Visitors may find it a challenge to pick just a few châteaux to visit, but the most popular are the Chambord, Chenonceau, and Cheverny. The Château de Chambord is the largest in the region, and was originally built by François I as a hunting lodge, but was slowly converted to a weekend retreat.
The 440 room château is surrounded by lush forest, and towers, spires and chimneys rise from all corners. There is a grand double-spiralled staircase designed by Leonardo da Vinci, who spent his final years in the neighbouring city of Amboise, as part of the king’s court.
The Château de Chenonceau is the most beautiful château in the valley, and it was first designed by the mistress of Henry II, with additions being made by his wife after he died.
The château is built over piers arching over the Cher River, giving it a unique charm. During World War II, the Chenonceau served as a border between free and Nazi France, where prisoner swaps used to take place. The Château de Cheverny is known for its opulent furnishings from the period of Louis XIII, and parts of it are still inhabited by descendants of the family that built it in 1634.
In addition to these three, the Château de Villandry has the best Renaissance style formal gardens, and the Château de Amboise is soaked in history, as it was home to the French King Louis XI, and the body of Leonardo da Vinci lies in one of its chapels.

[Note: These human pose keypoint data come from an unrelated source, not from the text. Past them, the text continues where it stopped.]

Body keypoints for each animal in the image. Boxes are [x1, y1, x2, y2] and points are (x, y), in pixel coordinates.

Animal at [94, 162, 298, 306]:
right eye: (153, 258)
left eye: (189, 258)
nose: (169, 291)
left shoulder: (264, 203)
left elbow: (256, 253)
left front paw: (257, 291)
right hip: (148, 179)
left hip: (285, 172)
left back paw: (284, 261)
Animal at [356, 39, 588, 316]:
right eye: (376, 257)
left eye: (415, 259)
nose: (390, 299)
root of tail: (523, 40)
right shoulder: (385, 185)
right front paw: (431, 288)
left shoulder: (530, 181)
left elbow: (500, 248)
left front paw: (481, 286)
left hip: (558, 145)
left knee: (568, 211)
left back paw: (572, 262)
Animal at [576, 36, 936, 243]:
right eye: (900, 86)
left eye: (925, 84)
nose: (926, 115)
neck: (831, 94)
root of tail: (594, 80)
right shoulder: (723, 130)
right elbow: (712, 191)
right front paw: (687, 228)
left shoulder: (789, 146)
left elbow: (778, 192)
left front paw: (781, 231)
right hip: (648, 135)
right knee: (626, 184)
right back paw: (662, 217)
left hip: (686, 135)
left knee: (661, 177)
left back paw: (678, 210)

Loire Valley; Towns and Villages
The Cathedral in Chartres is an outstanding example of the religious art of the 12th and 13th centuries, and you can see over 100 stained glass windows, many sculptures and ancient musical instruments. The Old Town lies at its foot and has a wealth of history to explore. The Gothic Cathedral of St-Etienne is the centre point of the town of Bourges, which is rich in medieval and Renaissance architecture.
In fact, the cities and towns of the Loire Valley have retained much of their charm and authenticity right from medieval times. The city of Orléans, once the second largest in France, was liberated from the British by Joan of Arc in the 15th century and commemorations to her can be seen all over the city today.

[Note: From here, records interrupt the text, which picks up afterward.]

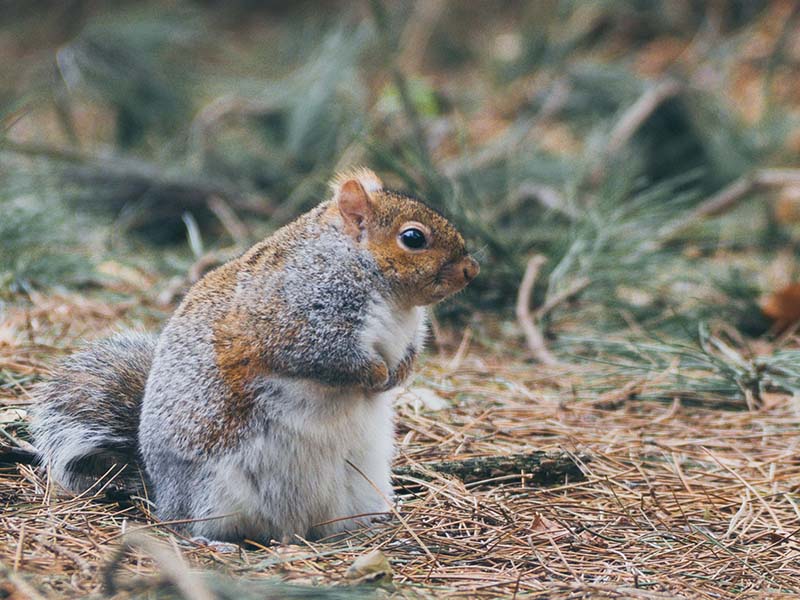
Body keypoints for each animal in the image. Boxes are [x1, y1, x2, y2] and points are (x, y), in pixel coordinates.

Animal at [31, 169, 478, 544]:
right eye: (414, 238)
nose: (471, 270)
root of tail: (159, 490)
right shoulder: (295, 320)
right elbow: (329, 357)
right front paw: (374, 374)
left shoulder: (408, 334)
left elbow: (408, 355)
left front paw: (396, 375)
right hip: (213, 491)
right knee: (193, 524)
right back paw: (212, 540)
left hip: (360, 486)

The town of Tours is the traditional jumping off point for tours of the Loire Valley. It is home to numerous mansions and museums, as well as the neighbouring medieval city of Chinon. The pretty town of Amboisewas the final home of Leonardo d Vinci, who lived in the Manor Clos Lucé, which is open to the public.
Food and Drink; Loire Valley
When you think French gastronomy, you think wine and cheese, and the Loire Valley is no exception. This region is the country’s leading producer of white and non-champagne sparkling wines, made from Chenin Blanc and Sauvignon Blanc grapes.

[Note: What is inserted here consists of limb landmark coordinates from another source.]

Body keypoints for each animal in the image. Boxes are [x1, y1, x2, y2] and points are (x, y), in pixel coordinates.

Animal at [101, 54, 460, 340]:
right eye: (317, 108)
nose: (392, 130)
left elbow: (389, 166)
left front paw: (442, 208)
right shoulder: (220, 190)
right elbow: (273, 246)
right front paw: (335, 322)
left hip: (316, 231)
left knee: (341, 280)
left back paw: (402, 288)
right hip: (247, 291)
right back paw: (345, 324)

Most wines here are fruity and crisp, some of which are the Sancerres, the Pouilly-Fumés, the Vouvrays, the Savennières, the sparkling Saumurs, and the light and dry Muscadets.
A few reds and rosés can also be found here. The region is famous for its assertive goat cheeses or Chèvres, which are farmhouse-made and appellation controlled. The valley is also famous for large orchards and vegetable farms, where cherries, pears, strawberries, melons, white asparagus and mushrooms grow in plenty. Orléans is famous for its vinegar, and game is popular all over the valley.
Wine and cheese tastings can be arranged before hand, or visitors can drop into any vineyard with a “Degustation” sign. Guides can take you down into the cellars to get an up close look at the large wine collections. The cellars are actually stone caves, dug out of the rock that was originally used to build the châteaux in the area.
Some families have converted the smaller caves into homes and guesthouses, where visitors can expect a cosy stay while exploring the magical valley.